In an article from the beginning of March which thought Putin could replicate the Chechnya “model” in Ukraine, we read:
The Russian Federation fought its first war against Chechnya in 1994. It went on until 1996, was hugely unpopular at home, and showed that what had been a Soviet bear of a military was now a toothless Russian tiger. Russia’s President Boris Yeltsin had to settle for a ceasefire over a definitive victory.
As many as 250,000 civilians were killed in the combined Chechen wars, along with many thousands more combatants on both sides. Reports of rape, arson, torture, and other crimes by Russian soldiers were widespread — and cast as a wholly necessary evil by those forces. “Without bespredel [no limits warfare], we’ll get nowhere in Chechnya,” a 21-year-old Russian conscript told the Los Angeles Times in 2000. “We have to be cruel to them. Otherwise, we’ll achieve nothing.”
The Russians employed infantry, special forces, tanks, and artillery, as well as carpet-bombing parts of Chechnya, with seemingly little regard for whether civilians were underneath their planes.

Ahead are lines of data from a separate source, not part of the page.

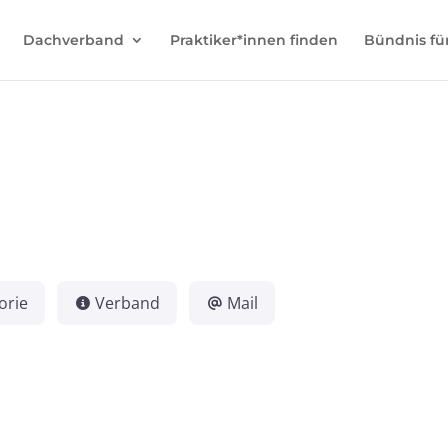
Dachverband
Praktiker*innen finden
Bündnis fü
orie
Verband
Mail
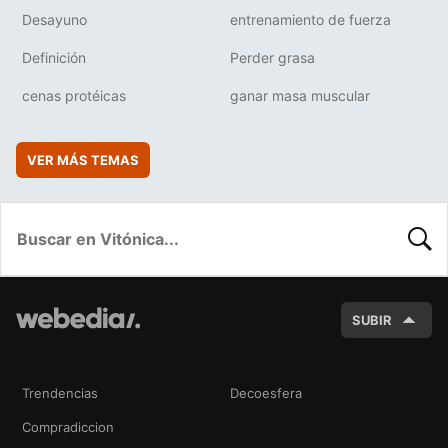
Desayuno
entrenamiento de fuerza
Definición
Perder grasa
cenas protéicas
ganar masa muscular
VER MÁS TEMAS
BUSC
SUBIR
Trendencias
Decoesfera
Compradiccion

The second Chechen war began in 1999. It was then-Prime Minister Vladimir Putin’s war, and it was to the death. A “they make a desert and call it peace” kind of war. The Chechen capital of Grozny — already damaged by the first war — was left as a hole in a map, called the most destroyed city on the planet by the United Nations. Almost nothing was left standing, nearly no one spared.
There’s also evidence of cluster bombs being employed. These are larger bombs that contain smaller explosive munitions inside; when the larger shell detonates, the smaller bombs spread with no control over where they will land. They’re banned by international treaty largely because they typically cause more civilian casualties than other bombs, though neither Russia nor the United States have signed that pact.
Bucha-like massacres during the Second Chechen War include that of Staropromyslovsky. But now we’re more than a month after the article, so did Putin act with Ukrainians like he did with Chechens?
The sad response, for Chechens, is a definitive no: Chechens would have loved to be treated as “bad” as the Ukrainians, but, well, they’re Muslims, you can dehumanize them through the charges of “terrorism,” “radicalism,” and so on.
I’m just waiting for “Sheikh” Imran Hosein to tell us that Chechens are Gog and Magog and Putin was right all along.